On éprouve une sensation de froid lorsqu’on entre en contact avec un corps (gaz, liquide ou solide) d'une température inférieure à celle de notre corps.
Un froid modéré n'exerce aucune action fâcheuse sur l'organisme des enfants lorsqu'ils sont bien vêtus et bien nourris; autrement, il devient la cause de nombreuses indispositions dont la gravité augmente à mesure que la température s'abaisse. Alors le sang est refoulé dans les organes intérieurs du corps, et il se déclare des rhumes, des catarrhes, des bronchites, des pleurésies, des fièvres inflammatoires.

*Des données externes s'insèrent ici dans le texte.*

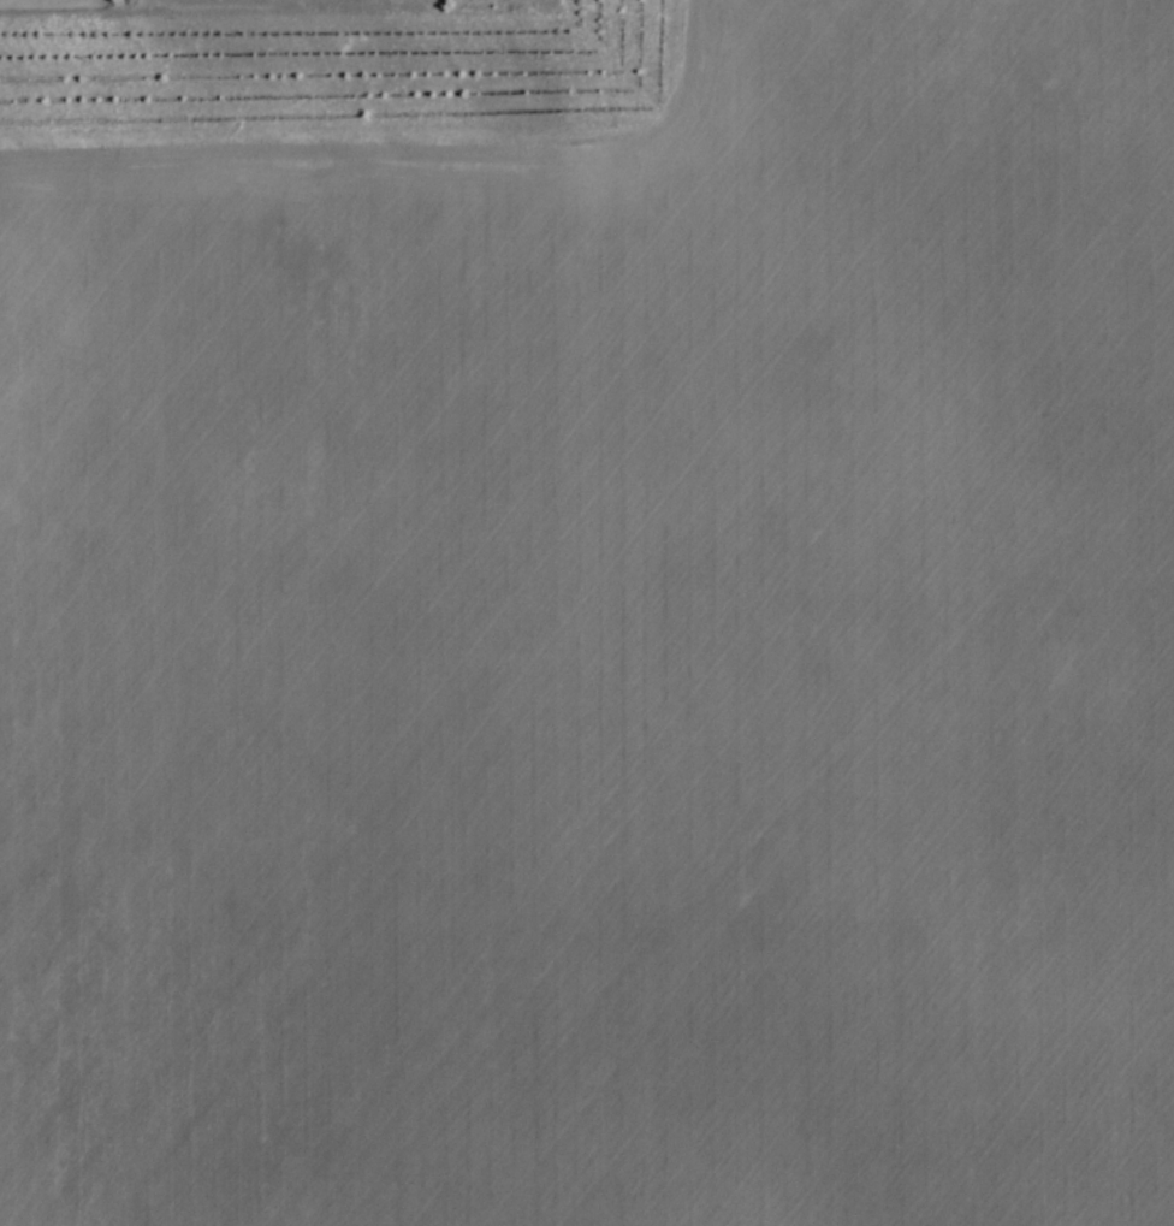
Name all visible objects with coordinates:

On se préserve des effets dangereux du froid, et principalement du froid humide, par le chauffage modéré mais continu des lieux où l'on habite, et en portant des vêtements de laine, à la fois épais et légers. L'alimentation, dans la saison d'hiver, sera substantielle et assez abondante ; on boira un peu de vin pur si l'on doit rester longtemps exposé à l'air extérieur. Mais ce qui vaut encore mieux que ce régime, c'est l'exercice au dehors, la marche jusqu'à ce que la sensation du froid ait disparu, enfin les mouvements gymnastiques. Rien de plus fâcheux que de renfermer continuellement les jeunes filles dans des pièces fortement chauffées et, par cela même, imparfaitement ventilées; il faut, après qu'elles se sont bien couvert la tête et le cou, qu'elles courent et jouent en plein air.
Il est à remarquer que la plupart des maladies que les enfants contractent en hiver, proviennent du brusque passage du froid au chaud ou du chaud au froid.